Cuando los responsables de coordinar la lucha contra la pandemia tendrían que esforzarse por recordar que la vacuna todavía no ha llegado y, por tanto, es necesario mantener el esfuerzo de prevención para evitar estragos a partir de focos de contagio exponencial, la opinión pública trata de acelerar el paso y situar la discusión en torno a los planes de vacunación, con lo que el gusto por las teorías del complot está servido para los próximos meses, más allá de la salida de Donald Trump de la Casa Blanca.

Un encargado de seguridad cansado de pamplinas

Como recordatorio del daño que podrían hacer las teorías conspirativas, este fin de semana se congregaron en el centro de Berlín miles de personas para protestar contra las medidas de la Administración de Angela Merkel en la lucha contra el coronavirus —consideradas las más efectivas entre los principales países occidentales—.

En el acto no faltaron discursos extremistas, entre ellos el de una simpatizante «Querdenker» (escéptica del Covid) de la dudosa causa que comparó la supuesta «falta de libertad» debido al uso obligatorio de mascarilla en determinados supuestos con la persecución Nazi sufrida por Sophie-Scholl. Estos comentarios condujeron a uno de los miembros de seguridad del evento a acercarse al púlpito y denunciar a la responsable del discurso por su demagogia y banalización explícita del Holocausto.

• _Registros_:
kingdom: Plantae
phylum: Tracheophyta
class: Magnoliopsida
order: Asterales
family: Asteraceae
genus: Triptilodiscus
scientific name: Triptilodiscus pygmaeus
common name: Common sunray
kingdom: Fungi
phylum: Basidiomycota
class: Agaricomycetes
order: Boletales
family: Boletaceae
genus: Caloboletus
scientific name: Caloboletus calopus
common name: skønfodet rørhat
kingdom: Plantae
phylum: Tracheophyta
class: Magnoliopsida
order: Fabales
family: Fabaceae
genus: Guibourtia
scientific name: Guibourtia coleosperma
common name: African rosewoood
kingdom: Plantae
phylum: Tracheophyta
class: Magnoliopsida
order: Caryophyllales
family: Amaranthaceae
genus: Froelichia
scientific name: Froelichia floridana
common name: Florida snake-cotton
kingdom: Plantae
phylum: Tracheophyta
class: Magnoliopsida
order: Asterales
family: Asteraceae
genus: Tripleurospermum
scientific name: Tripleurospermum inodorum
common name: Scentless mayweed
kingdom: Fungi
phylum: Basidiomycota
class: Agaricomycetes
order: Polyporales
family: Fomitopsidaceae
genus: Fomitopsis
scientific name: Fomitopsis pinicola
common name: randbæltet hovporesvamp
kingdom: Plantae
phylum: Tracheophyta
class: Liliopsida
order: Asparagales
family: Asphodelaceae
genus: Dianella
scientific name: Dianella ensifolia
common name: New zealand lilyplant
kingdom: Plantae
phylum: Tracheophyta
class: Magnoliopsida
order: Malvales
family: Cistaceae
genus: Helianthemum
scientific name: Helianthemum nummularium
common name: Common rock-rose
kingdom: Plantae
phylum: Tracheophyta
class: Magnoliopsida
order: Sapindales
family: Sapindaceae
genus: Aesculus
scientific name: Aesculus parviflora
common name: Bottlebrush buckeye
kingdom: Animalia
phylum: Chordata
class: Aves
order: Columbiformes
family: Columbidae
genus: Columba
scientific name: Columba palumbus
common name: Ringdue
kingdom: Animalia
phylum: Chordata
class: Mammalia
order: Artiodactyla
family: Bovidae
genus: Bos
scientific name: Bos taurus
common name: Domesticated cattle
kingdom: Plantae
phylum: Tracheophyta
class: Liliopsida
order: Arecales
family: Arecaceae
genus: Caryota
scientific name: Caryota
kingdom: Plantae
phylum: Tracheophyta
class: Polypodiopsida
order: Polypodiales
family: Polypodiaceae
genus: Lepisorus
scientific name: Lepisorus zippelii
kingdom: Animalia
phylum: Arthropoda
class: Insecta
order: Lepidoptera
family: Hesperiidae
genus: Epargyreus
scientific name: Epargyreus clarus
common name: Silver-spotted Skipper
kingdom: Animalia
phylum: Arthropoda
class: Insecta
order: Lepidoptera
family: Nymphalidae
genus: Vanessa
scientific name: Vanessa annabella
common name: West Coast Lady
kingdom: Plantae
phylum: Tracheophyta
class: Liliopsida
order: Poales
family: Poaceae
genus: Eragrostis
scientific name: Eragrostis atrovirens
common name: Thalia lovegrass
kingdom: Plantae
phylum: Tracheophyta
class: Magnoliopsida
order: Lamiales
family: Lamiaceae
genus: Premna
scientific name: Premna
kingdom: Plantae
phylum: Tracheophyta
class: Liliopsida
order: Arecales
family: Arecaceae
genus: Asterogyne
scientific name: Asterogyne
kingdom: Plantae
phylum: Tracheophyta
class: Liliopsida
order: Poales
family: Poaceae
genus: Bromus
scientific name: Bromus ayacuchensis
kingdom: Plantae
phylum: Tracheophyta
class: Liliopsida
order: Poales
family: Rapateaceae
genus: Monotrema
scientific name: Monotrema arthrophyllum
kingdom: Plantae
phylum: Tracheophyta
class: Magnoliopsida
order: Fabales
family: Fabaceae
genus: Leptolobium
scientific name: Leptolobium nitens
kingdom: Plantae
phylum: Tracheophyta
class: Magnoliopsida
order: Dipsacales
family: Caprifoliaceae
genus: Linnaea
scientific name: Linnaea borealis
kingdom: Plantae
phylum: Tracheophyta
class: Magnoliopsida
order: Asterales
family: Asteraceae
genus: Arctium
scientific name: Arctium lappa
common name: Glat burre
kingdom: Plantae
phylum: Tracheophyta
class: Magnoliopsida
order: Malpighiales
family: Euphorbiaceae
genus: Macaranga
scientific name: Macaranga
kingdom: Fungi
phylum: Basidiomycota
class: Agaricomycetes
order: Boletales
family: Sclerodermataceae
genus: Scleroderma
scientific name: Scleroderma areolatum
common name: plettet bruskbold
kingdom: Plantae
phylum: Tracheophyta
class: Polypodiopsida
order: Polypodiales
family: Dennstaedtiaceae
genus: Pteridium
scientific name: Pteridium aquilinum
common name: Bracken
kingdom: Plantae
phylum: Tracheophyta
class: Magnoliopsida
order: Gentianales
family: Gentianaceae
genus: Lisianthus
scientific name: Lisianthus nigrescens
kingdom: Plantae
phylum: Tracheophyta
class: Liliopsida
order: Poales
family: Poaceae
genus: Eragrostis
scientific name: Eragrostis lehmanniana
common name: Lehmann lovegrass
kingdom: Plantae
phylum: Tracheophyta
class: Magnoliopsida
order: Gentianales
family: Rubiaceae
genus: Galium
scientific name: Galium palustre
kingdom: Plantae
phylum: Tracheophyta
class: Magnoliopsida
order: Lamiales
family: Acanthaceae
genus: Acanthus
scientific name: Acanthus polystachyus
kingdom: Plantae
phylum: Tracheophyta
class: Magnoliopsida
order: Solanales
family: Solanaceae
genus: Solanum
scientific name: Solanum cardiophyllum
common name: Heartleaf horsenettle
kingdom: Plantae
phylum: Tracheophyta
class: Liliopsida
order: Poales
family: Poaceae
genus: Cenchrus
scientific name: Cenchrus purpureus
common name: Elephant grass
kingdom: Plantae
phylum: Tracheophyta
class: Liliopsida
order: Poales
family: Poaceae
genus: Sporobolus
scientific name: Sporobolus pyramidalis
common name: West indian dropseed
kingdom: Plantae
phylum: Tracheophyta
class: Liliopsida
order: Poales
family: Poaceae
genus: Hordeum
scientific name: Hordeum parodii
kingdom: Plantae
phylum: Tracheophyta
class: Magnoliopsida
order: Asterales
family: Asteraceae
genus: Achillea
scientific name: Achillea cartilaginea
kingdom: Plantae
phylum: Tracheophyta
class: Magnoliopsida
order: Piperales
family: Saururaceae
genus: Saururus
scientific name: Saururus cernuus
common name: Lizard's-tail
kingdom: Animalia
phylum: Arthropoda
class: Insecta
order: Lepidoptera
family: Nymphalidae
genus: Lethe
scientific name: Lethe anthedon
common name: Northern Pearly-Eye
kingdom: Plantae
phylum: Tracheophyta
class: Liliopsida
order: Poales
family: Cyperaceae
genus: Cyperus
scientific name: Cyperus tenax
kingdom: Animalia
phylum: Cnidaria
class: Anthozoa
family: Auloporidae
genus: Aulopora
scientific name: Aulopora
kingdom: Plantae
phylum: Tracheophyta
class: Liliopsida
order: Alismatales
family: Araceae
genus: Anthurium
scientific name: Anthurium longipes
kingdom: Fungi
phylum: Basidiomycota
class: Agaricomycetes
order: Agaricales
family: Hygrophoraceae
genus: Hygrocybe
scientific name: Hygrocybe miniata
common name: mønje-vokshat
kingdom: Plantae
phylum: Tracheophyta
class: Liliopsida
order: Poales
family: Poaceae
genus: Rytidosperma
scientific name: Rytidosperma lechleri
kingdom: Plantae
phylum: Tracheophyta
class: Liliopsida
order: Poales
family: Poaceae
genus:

• _Ejercicios_:
1: Copia el fragmento del texto sobre las teorías conspirativas que empieza con "Un encargado de" y sigue hasta "explícita del Holocausto.", y sustituye "Berlín" por "Hamburgo".
2: Responde según el texto sobre las teorías conspirativas:
(a) ¿Qué es lo que todavía no ha llegado?
(b) ¿En qué ciudad se congregaron miles de personas el fin de semana?
(c) ¿De qué denunció el miembro de seguridad a la responsable del discurso?
3: Prosigue el texto sobre la protesta de Berlín después de su última oración.
Los ítems proceden de una fuente distinta a la del texto de estudio.

• _Respuestas_:
1:
Un encargado de seguridad cansado de pamplinas

Como recordatorio del daño que podrían hacer las teorías conspirativas, este fin de semana se congregaron en el centro de Hamburgo miles de personas para protestar contra las medidas de la Administración de Angela Merkel en la lucha contra el coronavirus —consideradas las más efectivas entre los principales países occidentales—.

En el acto no faltaron discursos extremistas, entre ellos el de una simpatizante «Querdenker» (escéptica del Covid) de la dudosa causa que comparó la supuesta «falta de libertad» debido al uso obligatorio de mascarilla en determinados supuestos con la persecución Nazi sufrida por Sophie-Scholl. Estos comentarios condujeron a uno de los miembros de seguridad del evento a acercarse al púlpito y denunciar a la responsable del discurso por su demagogia y banalización explícita del Holocausto.

2:
(a) La vacuna.
(b) En Berlín.
(c) De demagogia y banalización explícita del Holocausto.

3:
El directivo de medios y analista estratégico alemán afincado en Reino Unido Wolfgang Blau avanza el reto que tienen por delante autoridades sanitarias y medios de comunicación, que deberán exponer a la población la necesidad de vacunarse para un retorno con garantías a la normalidad.

A diferencia de otros programas públicos, las vacunaciones masivas sólo alcanzan su objetivo si pueden aplicarse sobre la mayor parte de la población, y el fenómeno del escepticismo contra las vacunas (como el existente contra el cambio climático) se une a otras teorías de la conspiración que, en 2020, convergen siempre en el iliberalismo, los supuestos planes siniestros de pretendidas élites mundiales en la sombra (y, claro, la supuesta «injusticia» contra Trump y sus acólitos).

El delirio conspirativo contra las vacunas y otros retos colectivos candentes no se circunscribe a la población peor educada o más vulnerable, sino que cultiva a menudo su apoyo entre una población tradicionalista y educada que a menudo esconde públicamente sus posturas menos confesables, tal y como demuestra el desfase entre las encuestas y los resultados electorales del Brexit y las dos elecciones estadounidenses con Donald Trump como candidato republicano.

Retos de nuestro tiempo: combatir el delirio conspirativo

En estos días nos llegan ejemplos como el de Thomas E. Brennan, un profesor universitario en Ferris State University (Big Rapids, Michigan), que había sido interpelado por docentes del centro debido a charlas sucesivas donde negaba la gravedad de la pandemia de Covid-19 y la asociaba a una conspiración con todas las características expuestas por Yuval Noah Harari (añadiendo, de paso, un versículo de la Biblia como prueba del origen demoníaco de la empanada mental expuesta).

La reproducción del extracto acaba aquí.